Cette fois, il ne comprenait plus rien. Si James était un cerf, alors ce chien était sans doute quelqu'un...
- Sirius ?

Le chien pencha la tête sur le côté, l'air de rire « A ton avis, abruti ? »

Remus frissonna. Par Merlin, mais qu'est-ce que c'était que cette histoire ?

- Peter ? Tu es là ?

Un grattement se fit entendre puis le petit rat alla jusqu'au pied du jeune homme.
- Bien. Très très bien. Je suis un loup-garou, je vais me transformer d'une minute à l'autre et je suis dans une cabane avec mes trois amis qui se transforment à volonté. Oui, c'est parfait.

Les trois animaux le regardèrent d'un air perplexe qui déclencha la crise de nerfs que Remus sentait venir.

- MAIS QU'EST-CE QUE VOUS FOUTEZ LA ?

Le chien aboya ce qui ressemblait à un rire et s'assit tranquillement.

- Sirius je t'en prie ! Ça n'a rien de drôle ! Je vais vous tuer !

Le cerf secoua la tête.

- James ! Je sais que tu es complètement inconscient mais essaie de faire marcher ton cerveau pour une fois !

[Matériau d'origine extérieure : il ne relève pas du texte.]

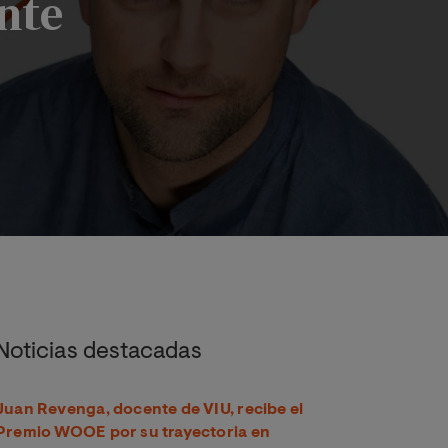
nte
stante
Noticias destacadas
Juan Revenga, docente de VIU, recibe el
Premio WOOE por su trayectoria en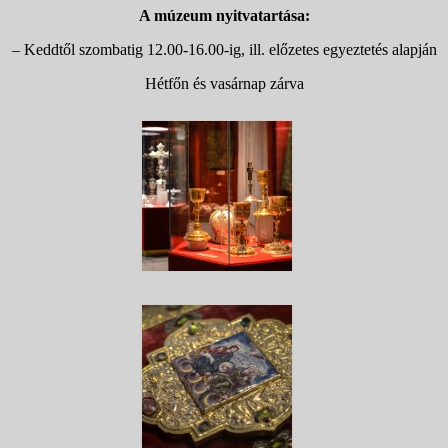
A múzeum nyitvatartása:
– Keddtől szombatig 12.00-16.00-ig, ill. előzetes egyeztetés alapján
Hétfőn és vasárnap zárva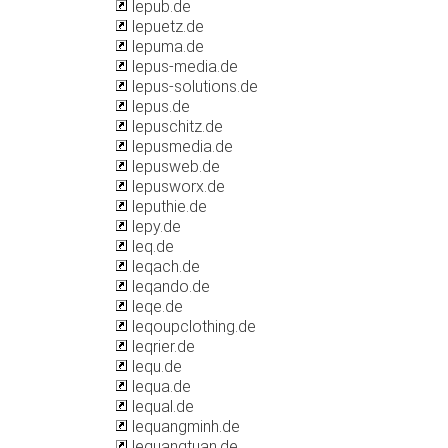
lepub.de
lepuetz.de
lepuma.de
lepus-media.de
lepus-solutions.de
lepus.de
lepuschitz.de
lepusmedia.de
lepusweb.de
lepusworx.de
leputhie.de
lepy.de
leq.de
leqach.de
leqando.de
leqe.de
leqoupclothing.de
leqrier.de
lequ.de
lequa.de
lequal.de
lequangminh.de
lequangtuan.de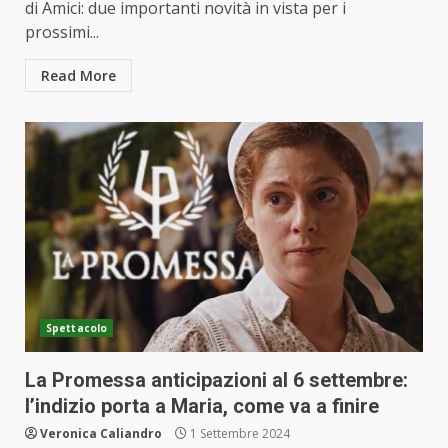
di Amici: due importanti novità in vista per i
prossimi...
Read More
Spettacolo
La Promessa anticipazioni al 6 settembre:
l’indizio porta a Maria, come va a finire
Veronica Caliandro
1 Settembre 2024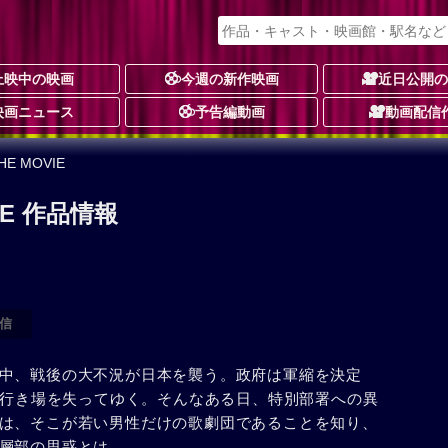
上映中の映画
今週の新作映画
近日公開
映画ニュース
予告編動画
動画配信
E MOVIE
IE 作品情報
信
中、戦後の大不況が日本を襲う。政府は軍縮を決定
れ、行き場を失ってゆく。そんなある日、特別部署への異
は、そこが若い男性だけの歌劇団であることを知り、
層部の思惑とは……。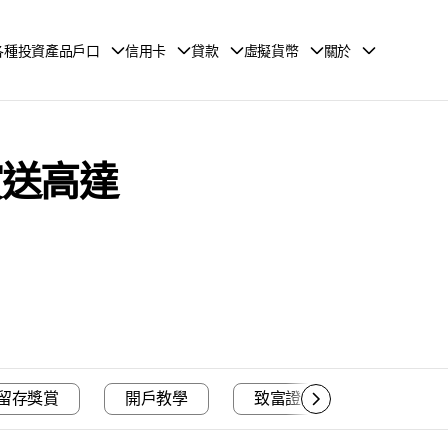
各種投資產品戶口
信用卡
貸款
虛擬貨幣
關於
賞送高達
留存獎賞
開戶教學
致富證券總結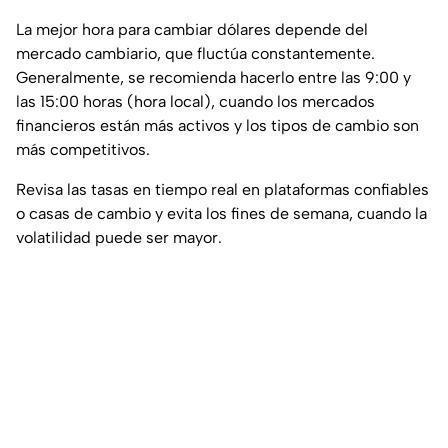
La mejor hora para cambiar dólares depende del
mercado cambiario, que fluctúa constantemente.
Generalmente, se recomienda hacerlo entre las 9:00 y
las 15:00 horas (hora local), cuando los mercados
financieros están más activos y los tipos de cambio son
más competitivos.
Revisa las tasas en tiempo real en plataformas confiables
o casas de cambio y evita los fines de semana, cuando la
volatilidad puede ser mayor.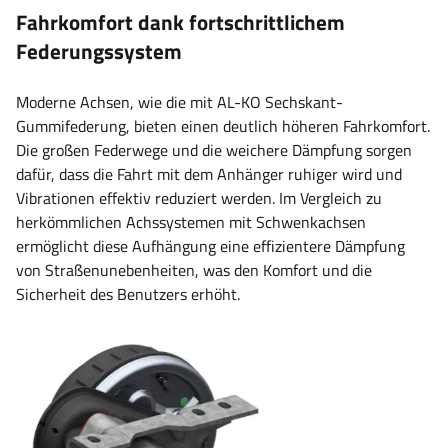
Fahrkomfort dank fortschrittlichem
Federungssystem
Moderne Achsen, wie die mit AL-KO Sechskant-
Gummifederung, bieten einen deutlich höheren Fahrkomfort.
Die großen Federwege und die weichere Dämpfung sorgen
dafür, dass die Fahrt mit dem Anhänger ruhiger wird und
Vibrationen effektiv reduziert werden. Im Vergleich zu
herkömmlichen Achssystemen mit Schwenkachsen
ermöglicht diese Aufhängung eine effizientere Dämpfung
von Straßenunebenheiten, was den Komfort und die
Sicherheit des Benutzers erhöht.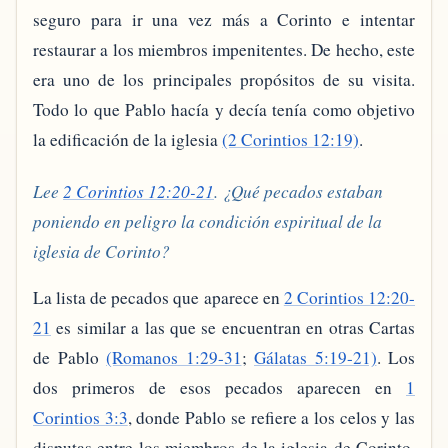
seguro para ir una vez más a Corinto e intentar
restaurar a los miembros impenitentes. De hecho, este
era uno de los principales propósitos de su visita.
Todo lo que Pablo hacía y decía tenía como objetivo
la edificación de la iglesia
(2 Corintios 12:19)
.
Lee
2 Corintios 12:20-21
. ¿Qué pecados estaban
poniendo en peligro la condición espiritual de la
iglesia de Corinto?
La lista de pecados que aparece en
2 Corintios 12:20-
21
es similar a las que se encuentran en otras Cartas
de Pablo
(Romanos 1:29-31
;
Gálatas 5:19-21)
. Los
dos primeros de esos pecados aparecen en
1
Corintios 3:3
, donde Pablo se refiere a los celos y las
disputas entre los miembros de la iglesia de Corinto.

- Hé, je ne suis pas un crétin ! rétorqua le jeune homme en reprenant instantanément sa forme humaine. Ferme la Remus, tant que nous sommes des animaux tes morsures ne peuvent rien nous faire.
Sans attendre qu'il réponde, il se transforma de nouveau, en se demandant avec un peu d'inquiétude si ses multiples allers-retours entre humain et animal n'allaient pas pomper toute son énergie.

- Tu es sûr de toi ? interrogea Remus après s'être mordu la lèvre.

Le cerf hocha la tête et se mit à trotter en rond dans la pièce. Visiblement l'hyperactivité concernait aussi bien les hommes que les animaux.

Alors qu'il entamait son troisième tour, une soudaine clarté éclaira la pièce.

Remus tourna brusquement la tête vers la fenêtre et déglutit difficilement. La lune apparut derrière les nuages.

Le regard du grand chien croisa celui du cerf tandis que le rat allait se blottir contre l'un des piliers du lit. Ils étaient arrivés jusque-là. En sortiraient-ils ?

Un grognement attira leur attention. Remus avait la tête tendue vers le plafond. Les mâchoires serrées, les poings crispés, il tremblait de tous ses membres. Ses amis observèrent sa transformation souffrant en silence pour lui. Devenir un animagus n'entraînait aucun problème majeur. Être un loup-garou était un long chemin de douleur.

La bête (James avait du mal à percevoir cet être hybride comme son ami) tourna la tête vers eux. Il gronda et approcha de Sirius. Celui-ci ne bougea pas et se laissa approcher. Le loup-garou approcha brusquement sa tête de la sienne et renifla. Il fit de même avec les deux autres animaux. James tenta de scruter son regard mais ne vit qu'un instinct animal dans les yeux de la bête – mais rien de sanguinaire. Il était sûr que, quelque part derrière la carcasse du loup-garou, son ami avait toujours conscience d'exister.